Alito to far-right litigants: The buffet is open
In more than 40 years of watching Supreme Court justices, I have never seen a speech like Justice Samuel Alito's recent address before the Federalist Society. Descriptions of Alito's 30-minute oration have included phrases like ultrapartisan, incendiary, unusually political, tendentious and the judicial equivalent of a Trump rally. These things are all true. Even more ominously, it was also an engraved invitation from Alito to far-right litigants who can hardly wait to take advantage of the Court's strengthened right-wing majority to pursue such pet projects as overturning LGBTQ and reproductive rights.
And that should make all of us sit up and take notice.
High on Alito's list in his speech were what he called "sweeping restrictions" on "individual liberty" imposed by governors and others to help combat the COVID-19 pandemic.
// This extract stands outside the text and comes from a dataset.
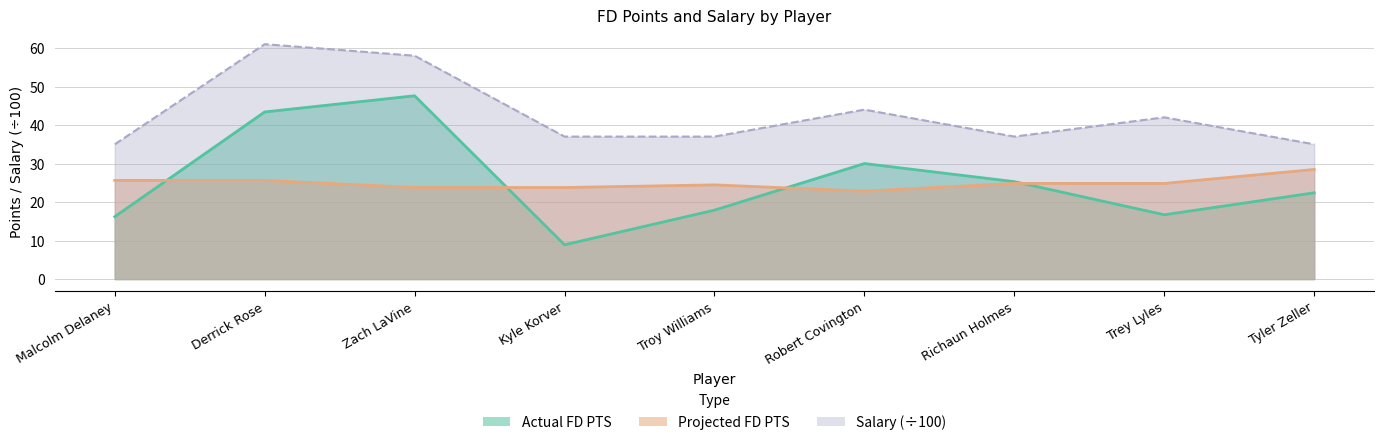

List the labels in order of Salary value, largest first.

Derrick Rose, Zach LaVine, Robert Covington, Trey Lyles, Kyle Korver, Troy Williams, Richaun Holmes, Malcolm Delaney, Tyler Zeller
He specifically censured restrictions on religious assembly, like limits on the number of people who can an attend in-person service, even though a challenge was filed on the very day of his speech to such a restriction in New York and is now before the Court.
Alito claimed that there has been an "unrelenting attack" and a "protracted campaign against the Little Sisters of the Poor," even though it was that organization that chose to file lawsuits against compromises on contraceptive coverage by the Obama administration.
He condemned a friend-of-the-court brief filed by five Democratic senators in a gun safety case as "an affront to the Constitution and the rule of law."
He disparaged reliance on "experts" and "scientific expertise" by "executive officials," the Court's Obergefell decision recognizing equal marriage rights and the alleged censorship it has caused of people who object to it, Plan B contraception, the purported "danger" that religious liberty will become a "second class right," and more.
To far-right advocates, this is akin to saying the buffet is open.
Just how far the Court goes will, of course, depend on Chief Justice Roberts and Trump's latest Supreme Court justice, Amy Coney Barrett.
But Alito, at least, has publicly forecast his vote in the pending challenge to COVID-19 restrictions on in-person religious gatherings in New York, and at least Justices Gorsuch, Kavanaugh, and Thomas are likely to agree.
Those four will also probably vote to grant an exemption from civil rights rules to a religious adoption group in a pending Philadelphia case, and will generally try to provide government funding to religious groups even as they are subject to fewer rules that apply to other organizations. Rulings against LGBTQ and reproductive rights are also likely. Decisions questioning or even overruling future Biden administration rules relying on "scientific expertise" are quite possible as well.
So, what's to be done?
At a minimum, all this should ratchet up pressure on the Biden administration to prioritize the filling of forthcoming judicial vacancies. Although there are no vacancies on the Supreme Court at the moment - as a result of Republicans' rush to put Justice Barrett on the court after the recent death of Justice Ginsburg - the court hears only a small number of cases each year. For most people, federal courts of appeal are the courts of last resort. Although there are more than 50 Trump judges on those courts, appointing fair-minded judges to help counteract their views is critical.
Also critical is ethics reform for the Supreme Court. No judge on any other federal court would have given the speech Alito did - because they would have known that it likely would violate ethics rules that require judges to refrain from political activity and to avoid even the appearance of impropriety or bias. As Senator Elizabeth Warren has already noted, such "nakedly partisan" acts by justices could be avoided by legislation such as a bill she has proposed to require justices to "follow the ethics rules other federal judges follow."
Whether other action is appropriate, and what that action should be, are questions that future decisions and conduct by members of the Supreme Court will help answer.
At the very least, Justice Alito's Federalist Society speech is a stark reminder that the Court's newly empowered right-wing majority is feeling its oats - and we should brace ourselves for what comes next.
Elliot Mincberg is a senior fellow at People For the American Way and a former chief oversight counsel for the House Judiciary Committee.